John Muyiisa, l’un des plaignants, a déclaré: “Quand j’ai perdu cette terre, je n’ai pas seulement perdu mes moyens d’existence, j’ai aussi perdu ma pension et un revenu garanti pour mes enfants et mes petits-enfants. J’ai fait tout ce que j’ai pu pour récupérer ma terre – je suis même allé au bureau du président de l’Ouganda. Maintenant, je fais appel à la court de justice pour nous apporter justice”.

Dans sa réponse aux accusations de tort, Wilmar souligne que le processus d’achat de la terre était la responsabilité  du gouvernement ougandais, pas celle de la société. “Personne n’a été chassé pour ce projet”, a déclaré Wilmar au Guardian.

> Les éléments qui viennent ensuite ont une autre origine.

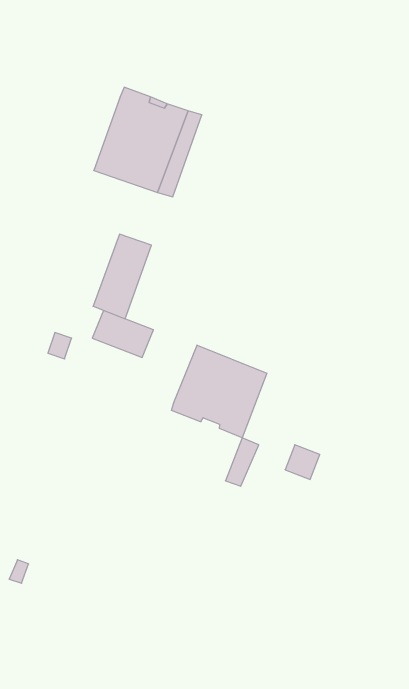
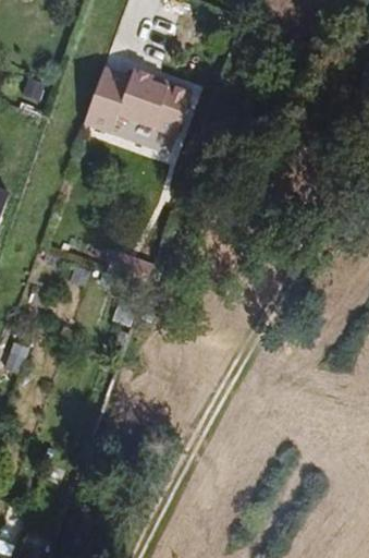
building: [93,234,151,319] -> [83,70,128,136]
building: [171,345,267,438] -> none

Muyiisa et Nakamya, il semble, seraient d’un avis différent de celui de Wilmar. Et, alors que la société cherche à rejeter la responsabilité sur le gouvernement ougandais, et que le gouvernement affirme avoir suivi toutes les exigences légales, le fait reste que des centaines de fermiers ont été déplacés de leurs terres par un projet d’huile de palme qui affirme respecter les droits humains et que les deux parties concernées – la société et le gouvernement – portent la responsabilité.

En février, Wilmar a lancé un “tableau de bord de durabilité” pour donner des informations sur ses progrès envers la durabilité – un mouvement que ses développeurs au Forest Trust ont applaudi comme un pas vers la lumière, pour une industrie qui a longtemps profité d’une manque total de transparence. Bien que cette initiative constitue un pas important vers l’ouverture des chaines de fourniture d’huile de palme à une règlementation et un examen minutieux bien nécessaires, la plateforme web n’est qu’en anglais – qui n’est pas la langue principale parlée dans les régions productrices d’huile de palme – et jusqu’a présent, elle manque également d’informations sur l’acquisition des terres par les plantations d’huile de palme comme celles en Ouganda.

En tant qu’effort pour apporter une meilleure règlementation du secteur par les gouvernements, il n’y a aucun doute que le “tableau de bord” de Wilmar est d’une grande utilité; mais personne ne devrait être trompé en pensant que les fermiers dépourvus de leurs terres par les projets d’huile de palme comme John Muyiisa et Magdalena Nakamya, trouvent un quelconque secours dans cet effort.

“Les sociétés actives dans le sud global et leurs experts financiers ont encore la permission de s’auto-surveiller”, a écrit Sam Lowe des Amis de la Terre Angleterre, Pays de Galles et Irlande du Nord la semaine dernière dans le Guardian du Royaume-Uni. Fournissant une analyse claire de l’accaparement des terres en Ouganda, Lowe argumente que l”auto-surveillance a échoué”.

Si quoi que ce soit peut-être tiré comme leçon des attaques continues sur des défenseurs de l’environnement comme Indra Pelani et le déplacement forcé de communautés en Ouganda, c’est que peu importe combien les groupes industriels promeuvent leurs engagements envers l’amélioration de leurs pratiques, ces engagements doivent être renforcés par une règlementation gouvernementale et une prise de responsabilité.

Comme Mina Setra de l’Alliance des peuples indigènes de l’archipel en Indonésie a déclaré en février lors de la conférence sur les droits fonciers, animée par l’Initiative des droits et des ressources: “Des engagements envers une déforestation zéro doivent venir main dans la main avec zéro évictions, zéro crimes et zéro meurtres. Nous ne pouvons pas commencer à parler d’arrêter la déforestation en continuant de tuer les gens qui le font sur le terrain”.